# Do zrobienia
a. Na podstawie tekstu o sytuacji Śląska w tabeli wyjaśnij, dlaczego obecność prezydenta Wrocławia na trybunach wzbudziła duże poruszenie.
b. Dopisz dalszy ciąg tekstu o sytuacji Śląska w tabeli, zaczynając od miejsca, w którym się kończy.

# Tekst do analizy
____

Śląsk ostatni raz wygrał w meczu 16. kolejki ze Stalą Mielec i było to w listopadzie. Wiosną wrocławianie uzbierali trzy punkty, spadli na 15. miejsce i mają zaledwie trzy "oczka" przewagi nad strefą spadkową.

Jesteśmy na ostatnim miejscu dającym utrzymanie w ekstraklasie. Dosyć gadania o jakości. Trzeba dobrze bronić, dobre pracować w swoich sektorach i wydobyć wszystkie pokłady energii. Naszym największym problemem jest brak determinacji i umierania za punkty – dodał.

Reklama

Pich i Tamas nie zagrają

Na sytuację Śląska w tabeli zareagował już nawet prezydent Wrocławia Jacek Sutryk, który oglądał z trybun drugą połowę ostatniego meczu z Radomiakiem (0:0). Wzbudziło to duże poruszenie, bo do tej pory prezydent nie ingerował w działania klubu, którego miasto jest większościowym udziałowcem.

____

# Wyodrębnione informacje
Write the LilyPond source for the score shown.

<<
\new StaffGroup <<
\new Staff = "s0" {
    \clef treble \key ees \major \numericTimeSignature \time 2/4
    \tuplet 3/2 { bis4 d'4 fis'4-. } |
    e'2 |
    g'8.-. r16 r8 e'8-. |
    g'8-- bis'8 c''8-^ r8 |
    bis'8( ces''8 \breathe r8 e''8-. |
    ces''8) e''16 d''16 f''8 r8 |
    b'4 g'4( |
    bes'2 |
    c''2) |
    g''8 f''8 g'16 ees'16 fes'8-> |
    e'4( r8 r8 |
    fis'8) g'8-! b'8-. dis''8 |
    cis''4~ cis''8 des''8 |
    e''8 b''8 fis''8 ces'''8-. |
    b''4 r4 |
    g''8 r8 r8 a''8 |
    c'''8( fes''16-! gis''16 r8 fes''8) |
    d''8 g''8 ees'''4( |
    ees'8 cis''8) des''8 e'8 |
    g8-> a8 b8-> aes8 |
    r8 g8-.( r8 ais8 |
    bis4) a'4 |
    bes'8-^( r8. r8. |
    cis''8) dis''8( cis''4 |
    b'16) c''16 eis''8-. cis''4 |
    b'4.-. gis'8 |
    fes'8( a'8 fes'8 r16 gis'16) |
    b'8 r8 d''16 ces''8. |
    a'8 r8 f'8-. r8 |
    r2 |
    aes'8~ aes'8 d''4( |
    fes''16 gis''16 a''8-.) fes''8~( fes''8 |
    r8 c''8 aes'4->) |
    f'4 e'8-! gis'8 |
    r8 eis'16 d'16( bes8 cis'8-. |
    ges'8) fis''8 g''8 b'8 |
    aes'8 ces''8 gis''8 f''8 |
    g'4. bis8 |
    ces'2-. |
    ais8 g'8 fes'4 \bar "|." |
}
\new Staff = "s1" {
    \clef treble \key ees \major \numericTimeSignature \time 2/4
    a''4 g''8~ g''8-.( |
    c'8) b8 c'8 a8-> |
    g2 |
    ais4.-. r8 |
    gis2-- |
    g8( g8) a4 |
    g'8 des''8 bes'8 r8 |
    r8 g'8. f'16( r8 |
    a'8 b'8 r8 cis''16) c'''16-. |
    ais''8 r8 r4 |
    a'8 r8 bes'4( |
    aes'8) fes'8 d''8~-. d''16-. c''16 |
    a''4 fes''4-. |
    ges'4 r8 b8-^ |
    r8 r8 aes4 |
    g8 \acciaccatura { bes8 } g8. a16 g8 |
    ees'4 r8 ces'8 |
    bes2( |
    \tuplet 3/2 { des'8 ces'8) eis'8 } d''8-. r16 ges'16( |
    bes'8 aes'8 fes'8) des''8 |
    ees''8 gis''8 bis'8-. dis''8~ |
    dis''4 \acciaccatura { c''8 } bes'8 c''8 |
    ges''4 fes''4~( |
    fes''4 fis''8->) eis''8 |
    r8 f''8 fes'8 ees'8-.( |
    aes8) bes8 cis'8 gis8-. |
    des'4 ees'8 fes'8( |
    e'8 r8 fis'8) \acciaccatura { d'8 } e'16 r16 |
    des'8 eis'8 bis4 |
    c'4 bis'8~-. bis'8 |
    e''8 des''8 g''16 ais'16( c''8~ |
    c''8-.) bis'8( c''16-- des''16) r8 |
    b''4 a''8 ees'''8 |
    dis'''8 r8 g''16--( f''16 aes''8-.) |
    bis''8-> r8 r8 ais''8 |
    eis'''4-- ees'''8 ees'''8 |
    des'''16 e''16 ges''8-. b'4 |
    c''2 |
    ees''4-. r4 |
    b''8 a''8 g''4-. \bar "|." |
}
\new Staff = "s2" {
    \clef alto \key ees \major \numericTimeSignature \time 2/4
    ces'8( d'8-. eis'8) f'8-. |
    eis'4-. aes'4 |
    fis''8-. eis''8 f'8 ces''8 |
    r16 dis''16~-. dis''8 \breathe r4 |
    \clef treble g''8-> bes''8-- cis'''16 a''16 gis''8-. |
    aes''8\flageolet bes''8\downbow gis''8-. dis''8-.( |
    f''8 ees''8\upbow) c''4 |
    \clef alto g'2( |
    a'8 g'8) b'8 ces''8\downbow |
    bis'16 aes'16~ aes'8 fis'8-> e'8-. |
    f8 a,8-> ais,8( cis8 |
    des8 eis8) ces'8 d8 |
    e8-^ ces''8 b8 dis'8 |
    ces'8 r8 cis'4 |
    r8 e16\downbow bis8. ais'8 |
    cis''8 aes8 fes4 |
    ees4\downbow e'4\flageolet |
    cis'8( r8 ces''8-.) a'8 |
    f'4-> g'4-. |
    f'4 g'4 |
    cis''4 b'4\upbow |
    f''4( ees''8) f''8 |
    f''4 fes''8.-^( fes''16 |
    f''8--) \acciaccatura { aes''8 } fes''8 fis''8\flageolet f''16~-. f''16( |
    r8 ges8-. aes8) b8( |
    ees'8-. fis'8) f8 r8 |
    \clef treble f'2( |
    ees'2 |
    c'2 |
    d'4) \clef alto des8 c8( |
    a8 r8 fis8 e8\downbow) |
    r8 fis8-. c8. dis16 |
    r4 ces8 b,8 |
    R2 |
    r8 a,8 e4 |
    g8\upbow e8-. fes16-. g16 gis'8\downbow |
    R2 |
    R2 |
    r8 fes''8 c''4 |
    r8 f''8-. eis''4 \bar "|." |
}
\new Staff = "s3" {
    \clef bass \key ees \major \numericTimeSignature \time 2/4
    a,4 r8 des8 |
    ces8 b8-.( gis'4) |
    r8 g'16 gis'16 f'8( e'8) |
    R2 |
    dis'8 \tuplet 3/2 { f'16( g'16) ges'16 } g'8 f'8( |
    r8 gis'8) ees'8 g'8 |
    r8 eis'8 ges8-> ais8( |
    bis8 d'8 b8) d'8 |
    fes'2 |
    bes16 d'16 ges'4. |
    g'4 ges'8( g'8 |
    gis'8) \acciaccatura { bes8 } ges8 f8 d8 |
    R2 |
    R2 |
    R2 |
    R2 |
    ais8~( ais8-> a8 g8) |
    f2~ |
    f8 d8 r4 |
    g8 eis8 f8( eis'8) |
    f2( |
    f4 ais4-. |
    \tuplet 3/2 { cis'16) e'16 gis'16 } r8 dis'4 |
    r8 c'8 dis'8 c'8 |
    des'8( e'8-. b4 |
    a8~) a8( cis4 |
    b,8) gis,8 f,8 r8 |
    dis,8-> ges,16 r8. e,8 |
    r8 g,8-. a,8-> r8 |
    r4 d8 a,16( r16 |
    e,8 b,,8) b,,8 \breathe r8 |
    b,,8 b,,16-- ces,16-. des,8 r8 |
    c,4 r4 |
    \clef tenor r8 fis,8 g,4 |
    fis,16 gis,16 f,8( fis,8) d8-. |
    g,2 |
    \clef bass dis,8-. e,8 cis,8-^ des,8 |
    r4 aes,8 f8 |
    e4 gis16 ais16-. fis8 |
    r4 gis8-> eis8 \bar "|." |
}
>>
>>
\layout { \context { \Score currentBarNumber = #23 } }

____

# Odpowiedzi do ćwiczenia
a. Obecność prezydenta Wrocławia Jacka Sutryka na trybunach wzbudziła duże poruszenie, ponieważ do tej pory nie ingerował on w działania klubu. Miasto jest większościowym udziałowcem tego klubu.

b.
Reklama

Rozumiem reakcję prezydenta. Miał do tego podstawy, bo druga połowa meczu z Radomiakiem nam nie wyszła. Martwi się o klub, któremu na pewno kibicuje. Robimy wszystko, wykorzystujemy każdą chwilę, aby poprawić naszą grę. Mamy mało czasu, ale to nie jest żadnym wytłumaczeniem – skomentował Tworek.

Śląsk w Płocku na pewno nie zagra w optymalnym składzie, bo nadal do gry nie są zdolni Robert Pich i Mark Tamas. Zwłaszcza brak tego pierwszego może być mocno odczuwalny, bo w kadrze wrocławian brak jest skrzydłowych.

Przed nami fajny okres dwóch tygodni odpoczynku od ligi, ale na tę chwilę jeszcze czekamy na Marka i Roberta – krótko wytłumaczył trener Śląska.

W Ekstraklasie nie ma łatwych meczów

Spotkaniem z Wisłą wrocławianie rozpoczynają serię trzech bardzo trudnych spotkań. Po wyjeździe do Płocka czekają ich później pojedynki z Lechem Poznań i Rakowem Częstochowa, czyli zespołami walczącymi o mistrzostwo Polski.

Tworek pytany, czy po tych trzech spotkaniach Śląsk może być już w strefie spadkowej, odpowiedział, że nie bierze tego pod uwagę.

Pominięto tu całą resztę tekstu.